Sin embargo, la propia experiencia nacional genera dudas. Impuestos similares, como el aplicado al tabaco, han perdido fuerza con el tiempo debido a la reducción en el consumo, lo que limita su capacidad recaudatoria.
La opción más directa: subir el IVA
Frente a ese panorama, surge una alternativa más contundente: aumentar el Impuesto al Valor Agregado del 13% al 15% y destinar ese incremento directamente a la CCSS.
Esta medida permitiría una recaudación más constante y significativa, con la meta de cubrir una parte importante del déficit anual del sistema de salud.

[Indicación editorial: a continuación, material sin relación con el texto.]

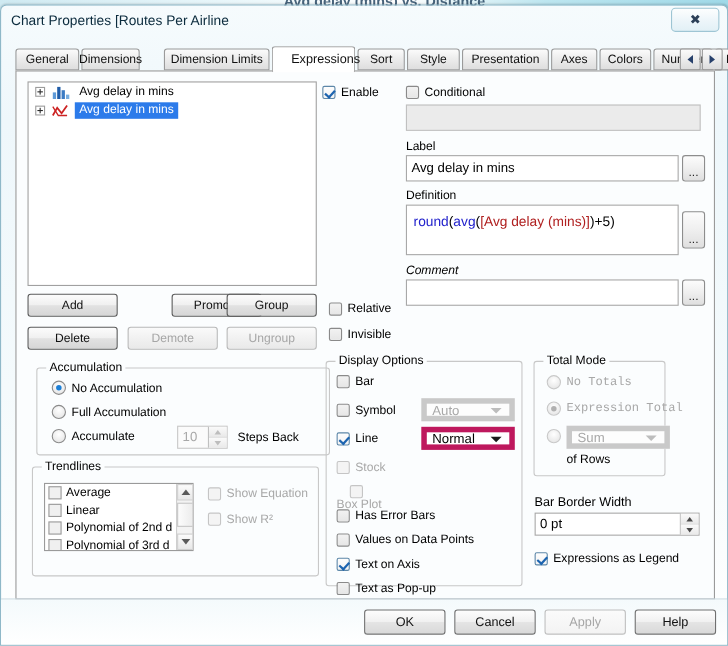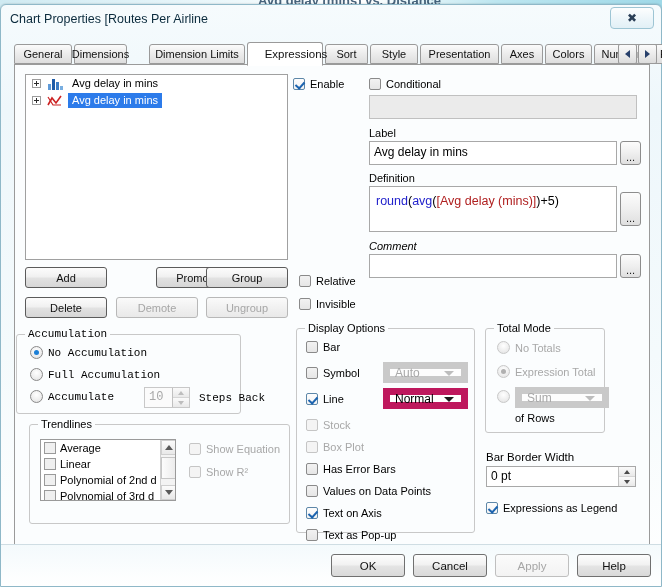--- a/index.html
+++ b/index.html
@@ -199,21 +199,21 @@
     position: relative; margin-right: 5px;
   }
   .rb.checked .circle:after {
     content: ""; position: absolute; left: 3px; top: 3px;
     width: 5px; height: 5px; border-radius: 50%;
     background: #1c7fd6;
   }
   .rb.disabled .circle { border-color: #c8c8c8; }
   .rb.disabled.checked .circle:after { background: #b0b0b0; }
   .rb .txt { font-size: 11px; color: #000; }
-  .rb.disabled .txt { color: #a8a8a8; }
+  .rb.disabled .txt { color: #a8a8a8; font-family: Liberation Mono, monospace; }
 
   
   .field {
     position: absolute;
     border: 1px solid #a8a8a8; background: #fff;
     font-size: 12px; color: #000;
     padding: 2px 4px; line-height: 16px;
     overflow: hidden; white-space: nowrap;
   }
   .field.readonly { background: #ebebeb; border-color: #c0c0c0; }
@@ -232,21 +232,21 @@
     font-family: "Liberation Sans", sans-serif;
     font-size: 12.5px; padding: 6px 6px;
   }
   .tok-fn { color: #2222cc; }
   .tok-field { color: #b02020; }
   .tok-plain { color: #000; }
 
   
   .combo {
     position: absolute; height: 21px;
-    border: 7px solid #be185d; background: #fff;
+    border: 5px solid #be185d; background: #fff;
     display: flex; align-items: center;
     font-size: 12px; color: #000; padding-left: 5px;
     cursor: pointer;
   }
   .combo.disabled { color: #a8a8a8; border-color: #c9c9c9; background: #fdfdfd; }
   .combo .arrow {
     position: absolute; right: 7px; top: 50%; margin-top: -2px;
     width: 0; height: 0;
     border-left: 5px solid transparent; border-right: 5px solid transparent;
     border-top: 5px solid #1a1a1a;
@@ -392,21 +392,21 @@
       </div>
     </div>
 
     <div class="btn strong" style="left:10px;  top:202px; width:82px;">Add</div>
     <div class="btn strong" style="left:101px; top:202px; width:82px;margin-left:40px;">Promote</div>
     <div class="btn strong" style="left:191px; top:202px; width:82px;">Group</div>
     <div class="btn strong" style="left:10px;  top:232px; width:82px;">Delete</div>
     <div class="btn disabled" style="left:101px; top:232px; width:82px;">Demote</div>
     <div class="btn disabled" style="left:191px; top:232px; width:82px;">Ungroup</div>
 
-    <div class="group" style="left:1px; top:269px; width:225px; height:80px;font-family:Liberation Mono, monospace;">
+    <div class="group" style="left:18px; top:269px; width:267px; height:80px;">
       <div class="legend">Accumulation</div>
       <div class="rb checked" style="left:13px; top:11px;">
         <span class="circle"></span>
         <span class="txt">No Accumulation</span>
       </div>
       <div class="rb" style="left:13px; top:33px;">
         <span class="circle"></span>
         <span class="txt">Full Accumulation</span>
       </div>
       <div class="rb" style="left:13px; top:55px;">
@@ -523,21 +523,21 @@
       </div>
       <div class="combo" style="left:86px; top:59px; width:85px;">
         <span>Normal</span>
         <span class="arrow"></span>
       </div>
 
       <div class="cb disabled" style="left:9px; top:90px;">
         <span class="box"></span>
         <span class="txt">Stock</span>
       </div>
-      <div class="cb disabled" style="left:9px; top:112px;">
+      <div class="cb disabled" style="left:9px; top:112px;flex-direction:column;">
         <span class="box"></span>
         <span class="txt">Box Plot</span>
       </div>
       <div class="cb" style="left:9px; top:134px;">
         <span class="box"></span>
         <span class="txt">Has Error Bars</span>
       </div>
       <div class="cb" style="left:9px; top:156px;">
         <span class="box"></span>
         <span class="txt">Values on Data Points</span>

No obstante, implicaría un impacto generalizado en el costo de vida, ya que afectaría la mayoría de bienes y servicios en el país.
El trasfondo del problema está en el diseño mismo del sistema. Costa Rica adoptó un modelo basado en cotizaciones laborales, pensado para una economía con altos niveles de empleo formal.
Hoy la realidad es distinta. La informalidad ha crecido y cada vez menos personas contribuyen regularmente al sistema, lo que reduce los ingresos y aumenta la presión sobre las finanzas de la CCSS.
Ante este escenario, especialistas coinciden en que el país deberá avanzar hacia esquemas mixtos, donde los impuestos tengan un rol más relevante en el sostenimiento de la salud pública.
Decisión pasa por la Asamblea Legislativa
Cualquier cambio en impuestos deberá ser aprobado por la Asamblea Legislativa de Costa Rica, lo que anticipa un debate político intenso en los próximos meses.
Además, el papel del Ministerio de Hacienda de Costa Rica será clave, tanto en la definición de la estrategia fiscal como en el cumplimiento de los aportes estatales al sistema.
Por ahora, la discusión apenas comienza, pero deja claro que el financiamiento de la salud pública en Costa Rica entró en una etapa crítica que obligará a tomar decisiones de alto impacto.